* _STUDY MATERIAL_:
■ ■ ■ ■ ■

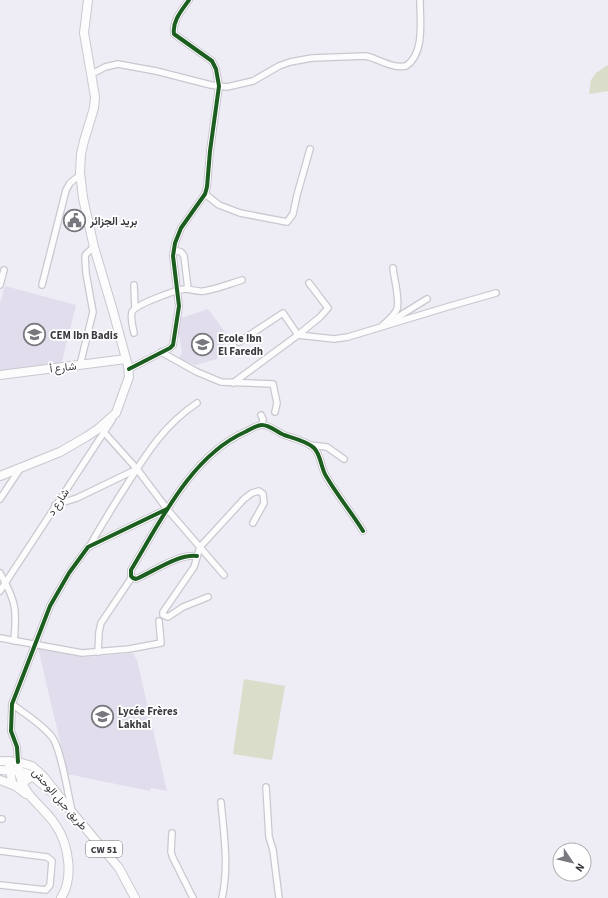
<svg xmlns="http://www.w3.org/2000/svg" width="608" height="898" font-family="'Source Sans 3',Vazirmatn,sans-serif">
<rect width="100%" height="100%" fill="#eeecf4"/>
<g fill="#e1ddec">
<path d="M5 286 76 305 61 365 0 372V303Z"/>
<path d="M208 309 228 336 217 359 195 365 179 358 182 352 178 328 181 318Z"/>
<path d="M38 648 77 656 88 657 133 653 137 660 167 791 151 788 150 791 72 775H68Z"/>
</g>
<g fill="#daddc9">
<path d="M608 65V91L589 94 591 80 596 73Z"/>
<path d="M244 679 285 686 272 760 233 754Z"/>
</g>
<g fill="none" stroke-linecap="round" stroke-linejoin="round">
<defs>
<g id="minor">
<path d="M92 74 105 67 118 64 156 71 211 85 227 87 253 81 279 66 290 62 312 58 366 56C379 59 392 69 406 66 425 54 420 20 420 0"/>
<path d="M205 194 219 205 240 213 287 222 293 214 297 195 310 149"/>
<path d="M174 250 181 252 184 256 188 289"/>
<path d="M0 285 4 270"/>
<path d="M42 285 66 190 70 183 80 175"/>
<path d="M134 285 135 308"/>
<path d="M388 323 427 299"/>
<path d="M382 326C387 321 394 316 397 309 400 299 394 279 393 268"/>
<path d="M134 333C133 327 130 318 132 312 136 304 176 290 185 289 191 289 197 292 204 291 217 289 229 284 242 280"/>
<path d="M239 342 283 313 298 335 334 339 348 337 447 307 496 293"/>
<path d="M161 352 197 372 221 382 273 384 277 403 275 412"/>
<path d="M80 365 93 312 86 273 85 256 87 253 94 247"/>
<path d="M129 369 170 348 173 345 179 306 173 256 175 243 181 228 205 194 207 187 210 151 219 86 216 69 212 61 174 34C172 21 182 10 189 0"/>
<path d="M233 383 298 335 320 317 328 308 309 283"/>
<path d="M261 415 263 419 262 425"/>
<path d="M102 430 137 469 167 509 224 575"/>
<path d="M310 445 327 447 344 459"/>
<path d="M0 499 20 469"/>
<path d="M55 505 77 498 135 470"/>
<path d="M89 547C101 526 113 506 126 486 147 453 164 425 197 403"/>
<path d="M197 556C177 554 155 571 136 579L133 578 131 576V570C160 522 191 456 245 432 250 430 256 425 262 425 270 425 277 432 284 435 293 438 307 441 314 448 321 455 321 468 326 476 337 495 352 513 363 531"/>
<path d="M0 573C16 601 17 609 14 641"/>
<path d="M0 591 112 420"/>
<path d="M208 597 183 607 168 617 163 615V612L194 567 200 547 244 499 252 493 259 491 263 494 264 503 253 523"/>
<path d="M0 638 82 653 129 649 161 643 159 621"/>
<path d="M98 652 99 632 101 623 132 577"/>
<path d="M12 704C25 714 42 724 52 737 61 748 68 795 72 811"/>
<path d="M18 762 17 747 11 731 12 704 50 606 69 573 88 547 167 509"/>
<path d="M266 787 269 837 273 850 279 898"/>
<path d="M221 802C224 835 229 866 222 898"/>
<path d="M0 819H2"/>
<path d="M172 833 171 852 173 858 193 898"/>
<path d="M0 851 47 857 52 861 50 885 46 890 0 885"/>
</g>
<g id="secondary">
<path d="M0 375 126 359"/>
<path d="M0 476 60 452 86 437 98 429 116 413 129 377 128 366 113 311 94 247 83 198 80 172 81 154 84 141 94 108 95 97 84 33 88 0"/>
<path d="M9 761 12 783 26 794"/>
<path d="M18 762C19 795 39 801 55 824 69 844 74 878 61 898"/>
</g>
<g id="primary">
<path d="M0 761 18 762 32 766 44 777 66 805 119 868 135 898"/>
<path d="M0 770C28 771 29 772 50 791"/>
<path d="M0 780 13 785"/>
<path d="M22 785 26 780 33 776"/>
</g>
</defs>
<use href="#minor" stroke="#cac8cf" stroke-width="8"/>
<use href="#secondary" stroke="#cac8cf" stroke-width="10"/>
<use href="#primary" stroke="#cac8cf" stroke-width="10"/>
<use href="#minor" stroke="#fcfcfd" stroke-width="5.5"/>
<use href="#secondary" stroke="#fcfcfd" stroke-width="8"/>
<use href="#primary" stroke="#fcfcfd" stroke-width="8"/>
<defs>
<g id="cycleway">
<path d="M129 369 170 348 173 345 179 306 173 256 175 243 181 228 205 194 207 187 210 151 219 86 216 69 212 61 174 34C172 21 182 10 189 0"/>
<path d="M197 556C177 554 155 571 136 579L133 578 131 576V570C160 522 191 456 245 432 250 430 256 425 262 425 270 425 277 432 284 435 293 438 307 441 314 448 321 455 321 468 326 476 337 495 352 513 363 531"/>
<path d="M18 762 17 747 11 731 12 704 50 606 69 573 88 547 167 509"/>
</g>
</defs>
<use href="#cycleway" stroke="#fff" stroke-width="6"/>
<use href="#cycleway" stroke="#1b5e20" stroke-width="4"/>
</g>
<defs>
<symbol id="civic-ring" viewBox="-11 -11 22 22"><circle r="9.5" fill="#fff" stroke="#79787e" stroke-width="1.5"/><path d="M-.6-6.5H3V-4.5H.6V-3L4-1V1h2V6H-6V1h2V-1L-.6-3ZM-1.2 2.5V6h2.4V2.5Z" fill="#79787e"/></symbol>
<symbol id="school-ring" viewBox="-11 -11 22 22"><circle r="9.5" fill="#fff" stroke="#79787e" stroke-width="1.5"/><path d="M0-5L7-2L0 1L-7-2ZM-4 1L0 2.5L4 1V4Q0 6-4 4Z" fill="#79787e"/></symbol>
</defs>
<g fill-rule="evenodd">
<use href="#civic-ring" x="62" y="208" width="25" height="25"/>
<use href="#school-ring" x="22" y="322" width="25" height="25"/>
<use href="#school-ring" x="190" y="332" width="25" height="25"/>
<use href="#school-ring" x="90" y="704" width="25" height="25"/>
</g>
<g text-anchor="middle" stroke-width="3.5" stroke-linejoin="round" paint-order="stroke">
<rect fill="#fff" stroke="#757479" stroke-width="1" x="86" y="841" width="36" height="16" rx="3"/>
<g font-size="10" font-weight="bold" fill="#3a393f">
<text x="104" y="853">CW 51</text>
</g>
<g font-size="11" font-weight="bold" fill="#3a393f" stroke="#fff" text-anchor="start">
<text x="90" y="225">بريد الجزائر</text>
<text x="50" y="339">CEM Ibn Badis</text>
<text x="218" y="342">Ecole Ibn<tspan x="218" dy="13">El Faredh</tspan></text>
<text x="118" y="715">Lycée Frères<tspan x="118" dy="13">Lakhal</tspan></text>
</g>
<g font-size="11" fill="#3a393f" stroke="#fff">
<text transform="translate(63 367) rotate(-7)" y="4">شارع أ</text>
<text transform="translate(58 502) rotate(-57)" y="4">شارع د</text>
<text transform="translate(60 799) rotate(49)" y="4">طريق جبل الوحش</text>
</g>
</g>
<g transform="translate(572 862) rotate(125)"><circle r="19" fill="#ffffff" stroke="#b0b0b2"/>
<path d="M0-3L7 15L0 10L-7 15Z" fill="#79787e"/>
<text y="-6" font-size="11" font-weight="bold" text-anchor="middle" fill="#3a393f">N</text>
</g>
</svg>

■ ■ ■ ■ ■

* _AIM OF THE TASK_:
What is needed here is how many lines of the entries contain "linejoin"; give that number alone.

* _ANSWER TO THIS TASK_:
2